Dataset
**********

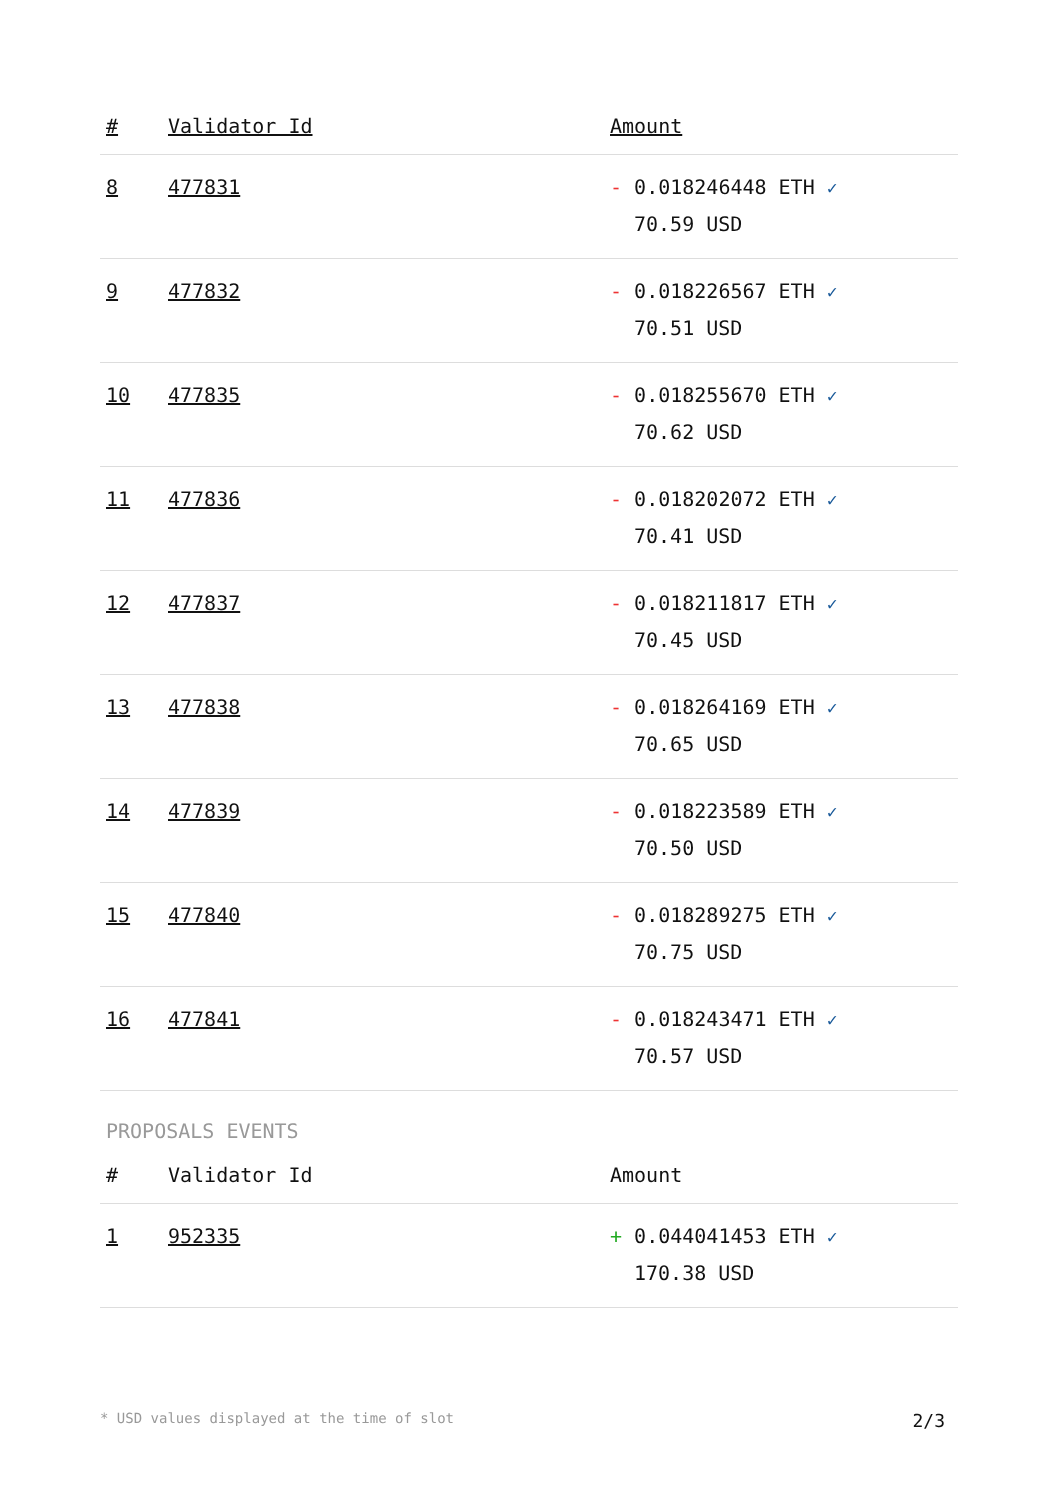| # | Validator Id | Amount |
| --- | --- | --- |
| 8 | 477831 | - 0.018246448 ETH ✓ 70.59 USD |
| 9 | 477832 | - 0.018226567 ETH ✓ 70.51 USD |
| 10 | 477835 | - 0.018255670 ETH ✓ 70.62 USD |
| 11 | 477836 | - 0.018202072 ETH ✓ 70.41 USD |
| 12 | 477837 | - 0.018211817 ETH ✓ 70.45 USD |
| 13 | 477838 | - 0.018264169 ETH ✓ 70.65 USD |
| 14 | 477839 | - 0.018223589 ETH ✓ 70.50 USD |
| 15 | 477840 | - 0.018289275 ETH ✓ 70.75 USD |
| 16 | 477841 | - 0.018243471 ETH ✓ 70.57 USD |
PROPOSALS EVENTS
| # | Validator Id | Amount |
| --- | --- | --- |
| 1 | 952335 | + 0.044041453 ETH ✓ 170.38 USD |
* USD values displayed at the time of slot 2/3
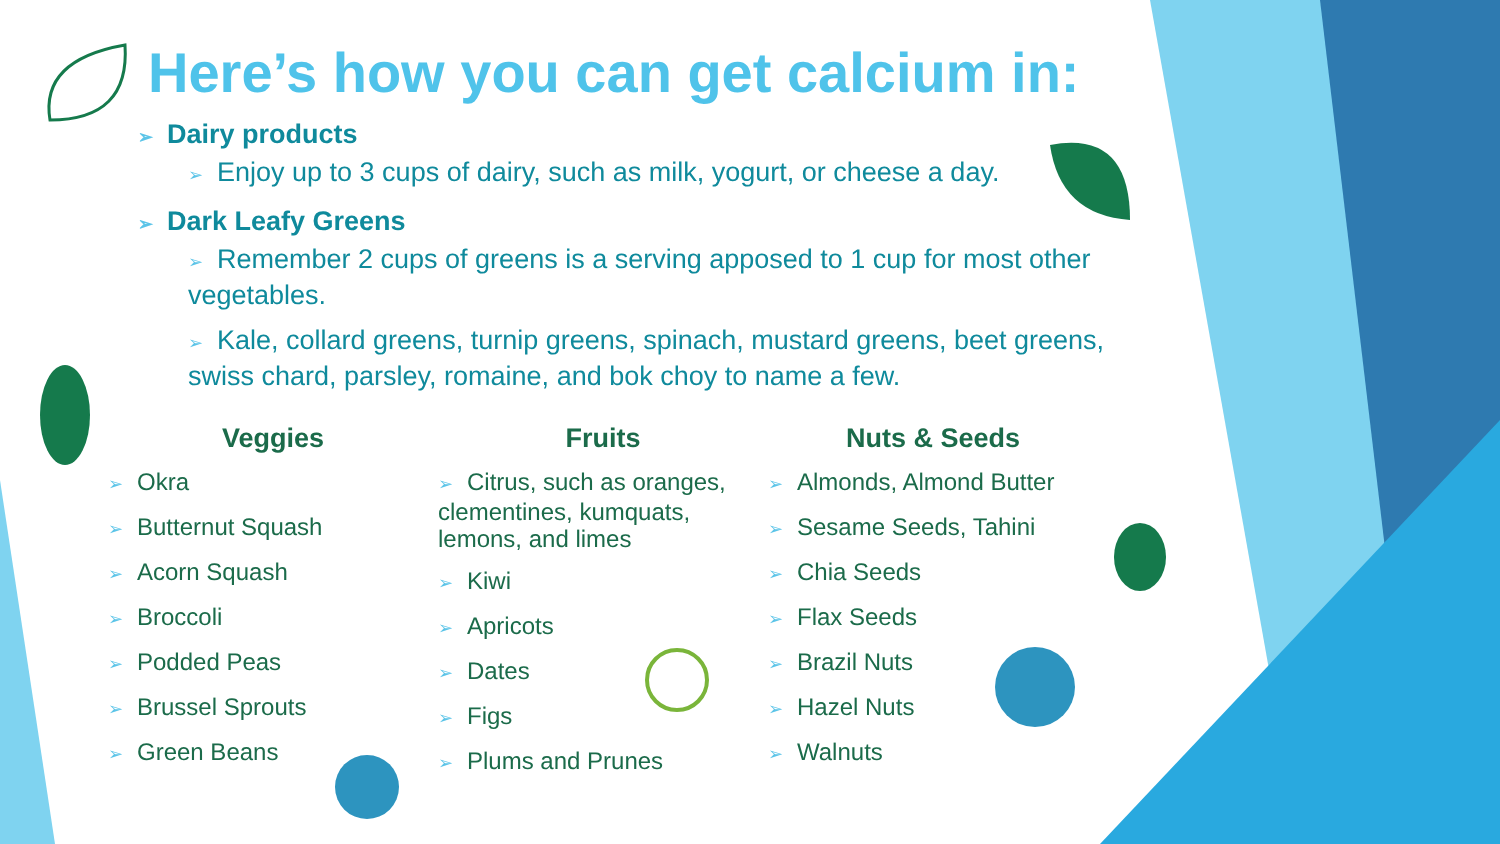Here’s how you can get calcium in:
➢ Dairy products
➢ Enjoy up to 3 cups of dairy, such as milk, yogurt, or cheese a day.
➢ Dark Leafy Greens
➢ Remember 2 cups of greens is a serving apposed to 1 cup for most other vegetables.
➢ Kale, collard greens, turnip greens, spinach, mustard greens, beet greens, swiss chard, parsley, romaine, and bok choy to name a few.
Veggies
➢ Okra
➢ Butternut Squash
➢ Acorn Squash
➢ Broccoli
➢ Podded Peas
➢ Brussel Sprouts
➢ Green Beans
Fruits
➢ Citrus, such as oranges, clementines, kumquats, lemons, and limes
➢ Kiwi
➢ Apricots
➢ Dates
➢ Figs
➢ Plums and Prunes
Nuts & Seeds
➢ Almonds, Almond Butter
➢ Sesame Seeds, Tahini
➢ Chia Seeds
➢ Flax Seeds
➢ Brazil Nuts
➢ Hazel Nuts
➢ Walnuts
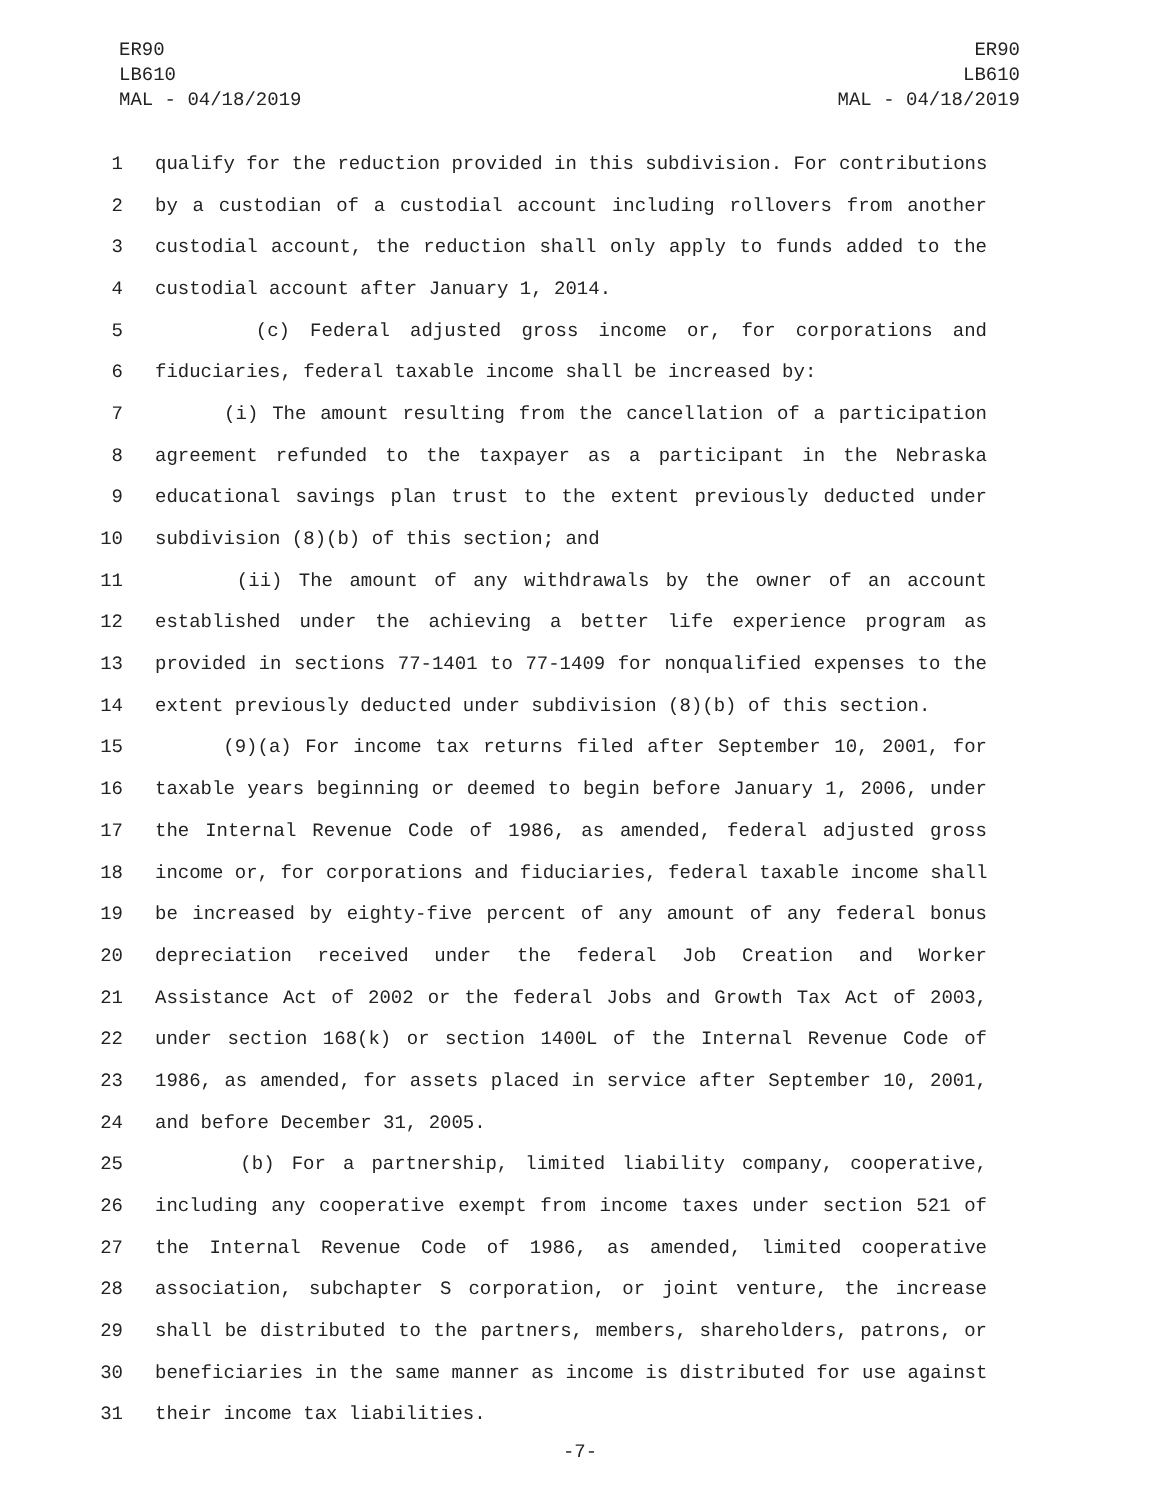ER90
LB610
MAL - 04/18/2019
ER90
LB610
MAL - 04/18/2019
1 qualify for the reduction provided in this subdivision. For contributions
2 by a custodian of a custodial account including rollovers from another
3 custodial account, the reduction shall only apply to funds added to the
4 custodial account after January 1, 2014.
5 (c) Federal adjusted gross income or, for corporations and
6 fiduciaries, federal taxable income shall be increased by:
7 (i) The amount resulting from the cancellation of a participation
8 agreement refunded to the taxpayer as a participant in the Nebraska
9 educational savings plan trust to the extent previously deducted under
10 subdivision (8)(b) of this section; and
11 (ii) The amount of any withdrawals by the owner of an account
12 established under the achieving a better life experience program as
13 provided in sections 77-1401 to 77-1409 for nonqualified expenses to the
14 extent previously deducted under subdivision (8)(b) of this section.
15 (9)(a) For income tax returns filed after September 10, 2001, for
16 taxable years beginning or deemed to begin before January 1, 2006, under
17 the Internal Revenue Code of 1986, as amended, federal adjusted gross
18 income or, for corporations and fiduciaries, federal taxable income shall
19 be increased by eighty-five percent of any amount of any federal bonus
20 depreciation received under the federal Job Creation and Worker
21 Assistance Act of 2002 or the federal Jobs and Growth Tax Act of 2003,
22 under section 168(k) or section 1400L of the Internal Revenue Code of
23 1986, as amended, for assets placed in service after September 10, 2001,
24 and before December 31, 2005.
25 (b) For a partnership, limited liability company, cooperative,
26 including any cooperative exempt from income taxes under section 521 of
27 the Internal Revenue Code of 1986, as amended, limited cooperative
28 association, subchapter S corporation, or joint venture, the increase
29 shall be distributed to the partners, members, shareholders, patrons, or
30 beneficiaries in the same manner as income is distributed for use against
31 their income tax liabilities.
-7-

**********

An exact copy of the lines from the one containing "24 and before December 31, 2005." through the end of the data above is the whole answer.

Response area
24 and before December 31, 2005.
25 (b) For a partnership, limited liability company, cooperative,
26 including any cooperative exempt from income taxes under section 521 of
27 the Internal Revenue Code of 1986, as amended, limited cooperative
28 association, subchapter S corporation, or joint venture, the increase
29 shall be distributed to the partners, members, shareholders, patrons, or
30 beneficiaries in the same manner as income is distributed for use against
31 their income tax liabilities.
-7-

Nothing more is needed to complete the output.